Freestanding ranges are designed to fit anywhere in a kitchen. Oven controls are often located on a back panel that raises up above the cooktop. These are less expensive than slide-in models.
These ranges don’t have a back panel and are meant to fit in flush with the surrounding countertops. Slide-in ranges are often more expensive than freestanding models because of the mechanics that go into putting all the controls up front.
Drop-in ranges are similar to slide-in models — they sit flush with the surrounding countertops and all the controls are located at the front of the unit. But this type of range looks like you dropped it between two cabinets because of a strip of cabinetry you place beneath the appliance.
The search for an oven or range can resemble a visit to a car dealership — there are always opportunities to upgrade. Assess your needs and decide if these bonus features are worth throwing down more money for an appliance.
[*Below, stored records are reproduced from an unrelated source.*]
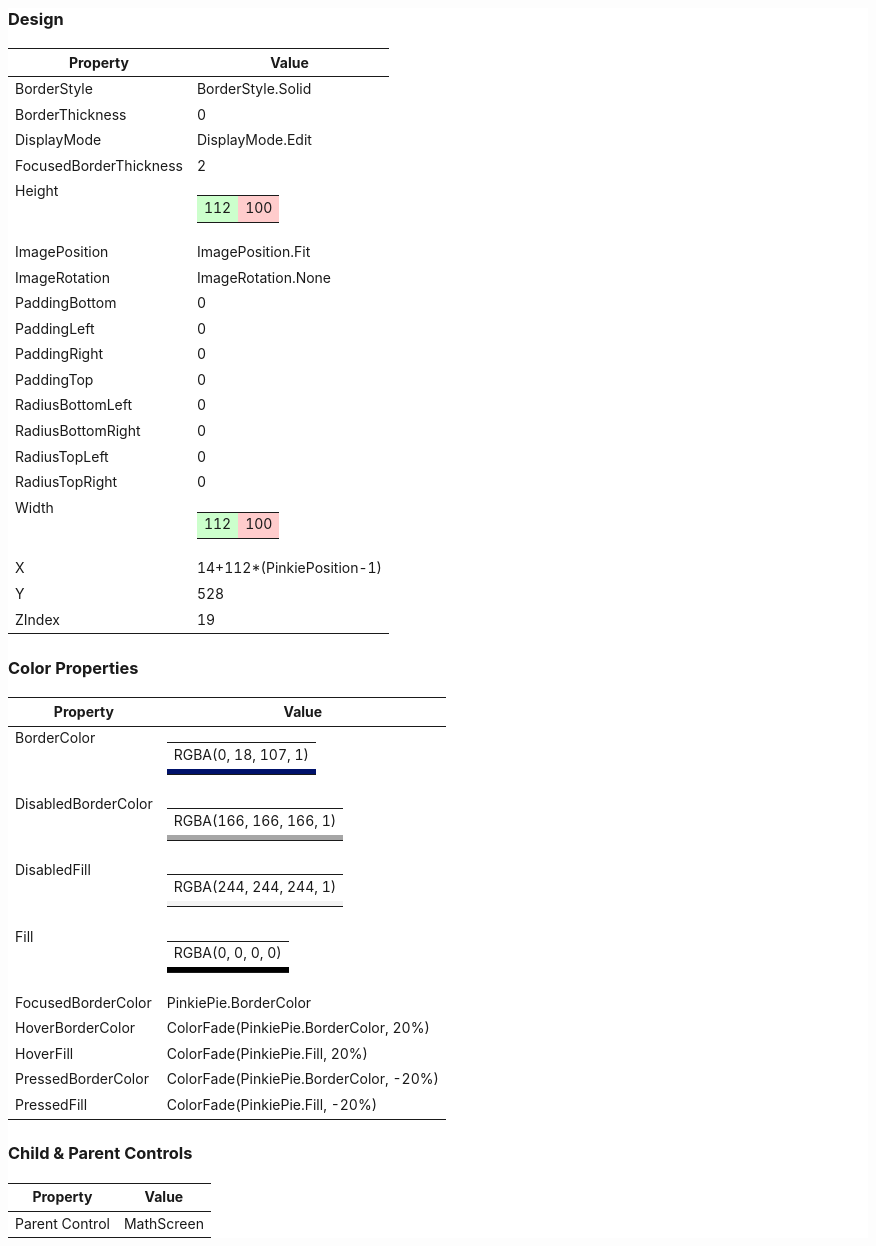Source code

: ### Design

| Property               | Value                                                                                                                                            |
| ---------------------- | ------------------------------------------------------------------------------------------------------------------------------------------------ |
| BorderStyle            | BorderStyle.Solid                                                                                                                                |
| BorderThickness        | 0                                                                                                                                                |
| DisplayMode            | DisplayMode.Edit                                                                                                                                 |
| FocusedBorderThickness | 2                                                                                                                                                |
| Height                 | <table border="0"><tr><td style="background-color:#ccffcc; width:50%;">112<td style="background-color:#ffcccc; width:50%;">100</td></tr></table> |
| ImagePosition          | ImagePosition.Fit                                                                                                                                |
| ImageRotation          | ImageRotation.None                                                                                                                               |
| PaddingBottom          | 0                                                                                                                                                |
| PaddingLeft            | 0                                                                                                                                                |
| PaddingRight           | 0                                                                                                                                                |
| PaddingTop             | 0                                                                                                                                                |
| RadiusBottomLeft       | 0                                                                                                                                                |
| RadiusBottomRight      | 0                                                                                                                                                |
| RadiusTopLeft          | 0                                                                                                                                                |
| RadiusTopRight         | 0                                                                                                                                                |
| Width                  | <table border="0"><tr><td style="background-color:#ccffcc; width:50%;">112<td style="background-color:#ffcccc; width:50%;">100</td></tr></table> |
| X                      | 14+112\*(PinkiePosition\-1)                                                                                                                      |
| Y                      | 528                                                                                                                                              |
| ZIndex                 | 19                                                                                                                                               |

### Color Properties

| Property            | Value                                                                                                                 |
| ------------------- | --------------------------------------------------------------------------------------------------------------------- |
| BorderColor         | <table border="0"><tr><td>RGBA(0, 18, 107, 1)</td></tr><tr><td style="background-color:#00126B"></td></tr></table>    |
| DisabledBorderColor | <table border="0"><tr><td>RGBA(166, 166, 166, 1)</td></tr><tr><td style="background-color:#A6A6A6"></td></tr></table> |
| DisabledFill        | <table border="0"><tr><td>RGBA(244, 244, 244, 1)</td></tr><tr><td style="background-color:#F4F4F4"></td></tr></table> |
| Fill                | <table border="0"><tr><td>RGBA(0, 0, 0, 0)</td></tr><tr><td style="background-color:#000000"></td></tr></table>       |
| FocusedBorderColor  | PinkiePie.BorderColor                                                                                                 |
| HoverBorderColor    | ColorFade(PinkiePie.BorderColor, 20%)                                                                                 |
| HoverFill           | ColorFade(PinkiePie.Fill, 20%)                                                                                        |
| PressedBorderColor  | ColorFade(PinkiePie.BorderColor, \-20%)                                                                               |
| PressedFill         | ColorFade(PinkiePie.Fill, \-20%)                                                                                      |

### Child & Parent Controls

| Property       | Value      |
| -------------- | ---------- |
| Parent Control | MathScreen |
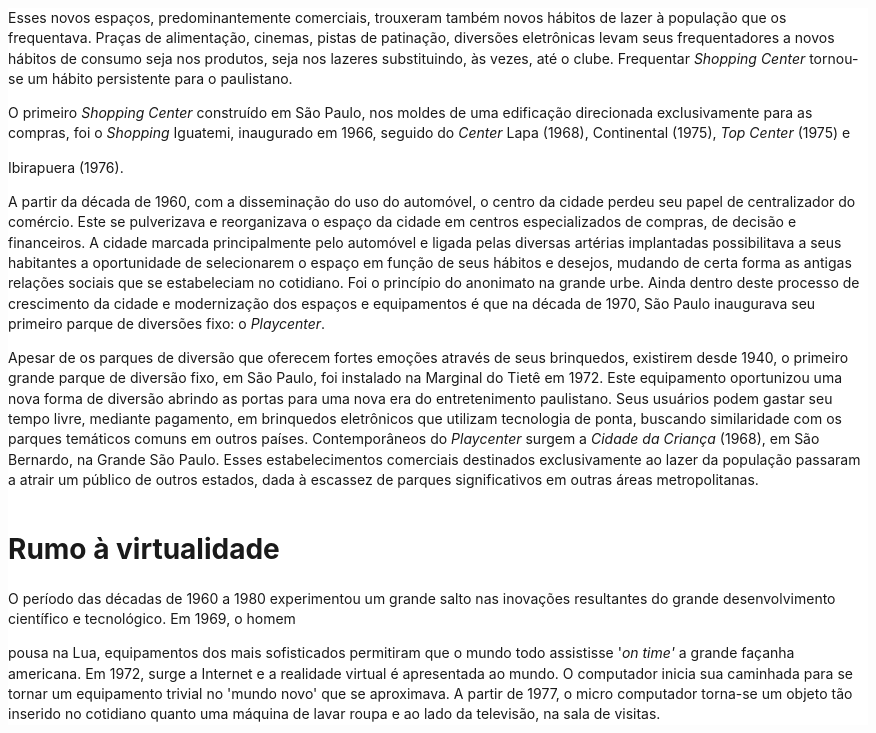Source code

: Esses novos espaços, predominantemente comerciais, trouxeram também
novos hábitos de lazer à população que os frequentava. Praças de
alimentação, cinemas, pistas de patinação, diversões eletrônicas levam
seus frequentadores a novos hábitos de consumo seja nos produtos, seja
nos lazeres substituindo, às vezes, até o clube. Frequentar *Shopping
Center* tornou-se um hábito persistente para o paulistano.

O primeiro *Shopping Center* construído em São Paulo, nos moldes de uma
edificação direcionada exclusivamente para as compras, foi o *Shopping*
Iguatemi, inaugurado em 1966, seguido do *Center* Lapa (1968),
Continental (1975), *Top Center* (1975) e

Ibirapuera (1976).

A partir da década de 1960, com a disseminação do uso do automóvel, o
centro da cidade perdeu seu papel de centralizador do comércio. Este se
pulverizava e reorganizava o espaço da cidade em centros especializados
de compras, de decisão e financeiros. A cidade marcada principalmente
pelo automóvel e ligada pelas diversas artérias implantadas
possibilitava a seus habitantes a oportunidade de selecionarem o espaço
em função de seus hábitos e desejos, mudando de certa forma as antigas
relações sociais que se estabeleciam no cotidiano. Foi o princípio do
anonimato na grande urbe. Ainda dentro deste processo de crescimento da
cidade e modernização dos espaços e equipamentos é que na década de
1970, São Paulo inaugurava seu primeiro parque de diversões fixo: o
*Playcenter*.

Apesar de os parques de diversão que oferecem fortes emoções através de
seus brinquedos, existirem desde 1940, o primeiro grande parque de
diversão fixo, em São Paulo, foi instalado na Marginal do Tietê em 1972.
Este equipamento oportunizou uma nova forma de diversão abrindo as
portas para uma nova era do entretenimento paulistano. Seus usuários
podem gastar seu tempo livre, mediante pagamento, em brinquedos
eletrônicos que utilizam tecnologia de ponta, buscando similaridade com
os parques temáticos comuns em outros países. Contemporâneos do
*Playcenter* surgem a *Cidade da Criança* (1968), em São Bernardo, na
Grande São Paulo. Esses estabelecimentos comerciais destinados
exclusivamente ao lazer da população passaram a atrair um público de
outros estados, dada à escassez de parques significativos em outras
áreas metropolitanas.

# Rumo à virtualidade

O período das décadas de 1960 a 1980 experimentou um grande salto nas
inovações resultantes do grande desenvolvimento científico e
tecnológico. Em 1969, o homem

pousa na Lua, equipamentos dos mais sofisticados permitiram que o mundo
todo assistisse '*on time'* a grande façanha americana. Em 1972, surge a
Internet e a realidade virtual é apresentada ao mundo. O computador
inicia sua caminhada para se tornar um equipamento trivial no 'mundo
novo' que se aproximava. A partir de 1977, o micro computador torna-se
um objeto tão inserido no cotidiano quanto uma máquina de lavar roupa e
ao lado da televisão, na sala de visitas.
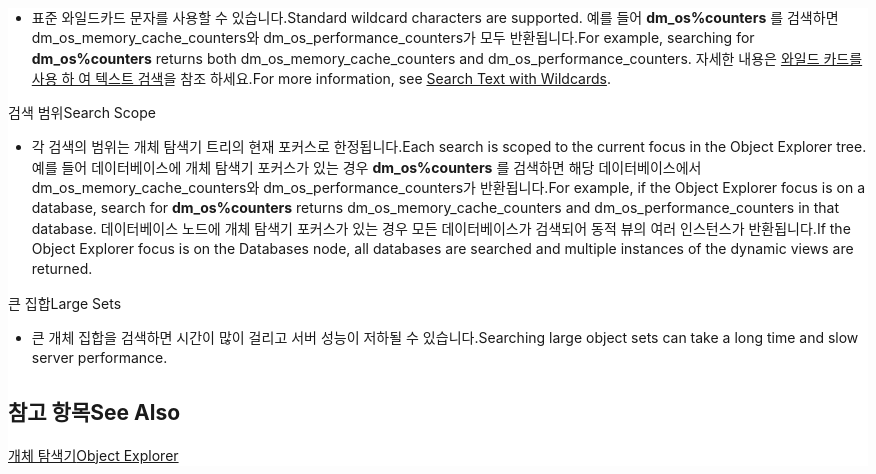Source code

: -   <span data-ttu-id="f668c-169">표준 와일드카드 문자를 사용할 수 있습니다.</span><span class="sxs-lookup"><span data-stu-id="f668c-169">Standard wildcard characters are supported.</span></span> <span data-ttu-id="f668c-170">예를 들어 **dm_os%counters** 를 검색하면 dm_os_memory_cache_counters와 dm_os_performance_counters가 모두 반환됩니다.</span><span class="sxs-lookup"><span data-stu-id="f668c-170">For example, searching for **dm_os%counters** returns both dm_os_memory_cache_counters and dm_os_performance_counters.</span></span> <span data-ttu-id="f668c-171">자세한 내용은 [와일드 카드를 사용 하 여 텍스트 검색](../../relational-databases/scripting/search-text-with-wildcards.md)을 참조 하세요.</span><span class="sxs-lookup"><span data-stu-id="f668c-171">For more information, see [Search Text with Wildcards](../../relational-databases/scripting/search-text-with-wildcards.md).</span></span>  
  
 <span data-ttu-id="f668c-172">검색 범위</span><span class="sxs-lookup"><span data-stu-id="f668c-172">Search Scope</span></span>  
  
-   <span data-ttu-id="f668c-173">각 검색의 범위는 개체 탐색기 트리의 현재 포커스로 한정됩니다.</span><span class="sxs-lookup"><span data-stu-id="f668c-173">Each search is scoped to the current focus in the Object Explorer tree.</span></span> <span data-ttu-id="f668c-174">예를 들어 데이터베이스에 개체 탐색기 포커스가 있는 경우 **dm_os%counters** 를 검색하면 해당 데이터베이스에서 dm_os_memory_cache_counters와 dm_os_performance_counters가 반환됩니다.</span><span class="sxs-lookup"><span data-stu-id="f668c-174">For example, if the Object Explorer focus is on a database, search for **dm_os%counters** returns dm_os_memory_cache_counters and dm_os_performance_counters in that database.</span></span> <span data-ttu-id="f668c-175">데이터베이스 노드에 개체 탐색기 포커스가 있는 경우 모든 데이터베이스가 검색되어 동적 뷰의 여러 인스턴스가 반환됩니다.</span><span class="sxs-lookup"><span data-stu-id="f668c-175">If the Object Explorer focus is on the Databases node, all databases are searched and multiple instances of the dynamic views are returned.</span></span>  
  
 <span data-ttu-id="f668c-176">큰 집합</span><span class="sxs-lookup"><span data-stu-id="f668c-176">Large Sets</span></span>  
  
-   <span data-ttu-id="f668c-177">큰 개체 집합을 검색하면 시간이 많이 걸리고 서버 성능이 저하될 수 있습니다.</span><span class="sxs-lookup"><span data-stu-id="f668c-177">Searching large object sets can take a long time and slow server performance.</span></span>  
  
## <a name="see-also"></a><span data-ttu-id="f668c-178">참고 항목</span><span class="sxs-lookup"><span data-stu-id="f668c-178">See Also</span></span>  
 [<span data-ttu-id="f668c-179">개체 탐색기</span><span class="sxs-lookup"><span data-stu-id="f668c-179">Object Explorer</span></span>](object-explorer.md)  
  
  
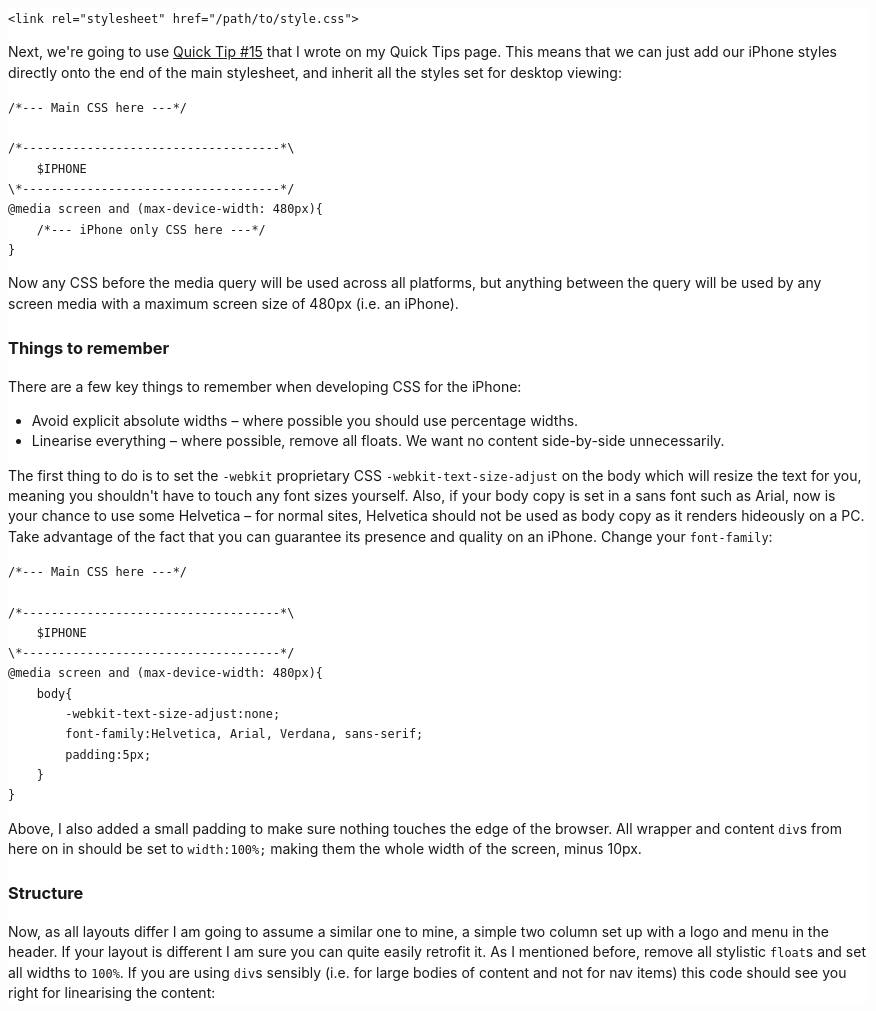     <link rel="stylesheet" href="/path/to/style.css">

Next, we're going to use [Quick Tip #15](/quick-tips/#tip-15) that I wrote on my Quick Tips page. This means that we can just add our iPhone styles directly onto the end of the main stylesheet, and inherit all the styles set for desktop viewing:

    /*--- Main CSS here ---*/
    
    /*------------------------------------*\
    	$IPHONE
    \*------------------------------------*/
    @media screen and (max-device-width: 480px){
        /*--- iPhone only CSS here ---*/
    }

Now any CSS before the media query will be used across all platforms, but anything between the query will be used by any screen media with a maximum screen size of 480px (i.e. an iPhone).

### Things to remember

There are a few key things to remember when developing CSS for the iPhone:

* Avoid explicit absolute widths &ndash; where possible you should use percentage widths.
* Linearise everything &ndash; where possible, remove all floats. We want no content side-by-side unnecessarily.

The first thing to do is to set the `-webkit` proprietary CSS `-webkit-text-size-adjust` on the body which will resize the text for you, meaning you shouldn't have to touch any font sizes yourself. Also, if your body copy is set in a sans font such as Arial, now is your chance to use some Helvetica &ndash; for normal sites, Helvetica should not be used as body copy as it renders hideously on a PC. Take advantage of the fact that you can guarantee its presence and quality on an iPhone. Change your `font-family`:

    /*--- Main CSS here ---*/
    
    /*------------------------------------*\
    	$IPHONE
    \*------------------------------------*/
    @media screen and (max-device-width: 480px){
        body{
            -webkit-text-size-adjust:none;
            font-family:Helvetica, Arial, Verdana, sans-serif;
            padding:5px;
        }
    }

Above, I also added a small padding to make sure nothing touches the edge of the browser. All wrapper and content `div`s from here on in should be set to `width:100%;` making them the whole width of the screen, minus 10px.

### Structure

Now, as all layouts differ I am going to assume a similar one to mine, a simple two column set up with a logo and menu in the header. If your layout is different I am sure you can quite easily retrofit it. As I mentioned before, remove all stylistic `float`s and set all widths to `100%`. If you are using `div`s sensibly (i.e. for large bodies of content and not for nav items) this code should see you right for linearising the content:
Companies have become more proactive in including wireless capabilities such as Wi-Fi, Bluetooth and near-field communication (NFC) in their ovens and stoves so you can control your appliance from your smartphone. For example, you could begin to preheat your Wi-Fi-enabled oven on your way home from the grocery store, so it’s ready for your frozen pizza by the time you get home.
Manufacturers have also started to connect appliances with smart-home products to add some automation and voice control in the kitchen. For example, GE’s Wi-Fi-connected ranges work with Alex and Google Assistant, so you can give voice commands to control your appliance. And Jenn-Air wall ovens work with Nest Learning Thermostats ($269 at Amazon) so you can automatically lower your home’s temperature when the ovens get hot.
Convection fans are built into the back of oven walls. They circulate the heat in the oven so hot air is more evenly dispersed, which means your food will bake more evenly. You’d want convection fans if you’re baking food like cookies on more than one oven rack at the same time. Midprice ovens will have at least one convection fan. Some ovens have what’s called “true” or “European” convection, which means there’s a heating element that surrounds the fan that warms the air as the fan blows. Read more about the science of convection here.
Special cooking modes
Your basic oven can bake and broil. But as the price for ovens increases, you’ll see that there are more cooking options. For example, ovens with convection fans will have modes for convection baking and convection roasting, which will enable the fans and heating elements. Some ovens also come with cook settings for specific foods, such as pizza or turkey, or food preparation methods, like dehydration or bread proofing.
Bottom drawers (baking/warming/broiling)
Some ranges come with a bottom drawer that can serve one of many purposes depending on the model. Some range ovens offer a baking drawer, which enables a person to use the main oven to roast or broil, and the baking drawer for smaller dishes, so you can cook more than one thing at the same time using different temperatures. A warming drawer will keep food warm, but it won’t cook the food. Some ovens have a broiler drawer, which functions like a traditional broiler and must be watched just as closely to ensure that food does not burn.
Temperature probes plug into the wall of your oven, and you use them to monitor the internal temperature of meat as it cooks. The temperature displays on the control panel of your oven, so you don’t have to open the door to see if your dish is done.
Double ovens in conventional space
The ovens on some ranges have dual baking chambers, which give you the flexibility of double wall ovens without the need for more space. These ovens allow the convenience of simultaneous cooking at different temperatures. Some ovens come with a divider that allows you to split your single oven into two unique temperature zones that will remain separate as long as the divider is in place.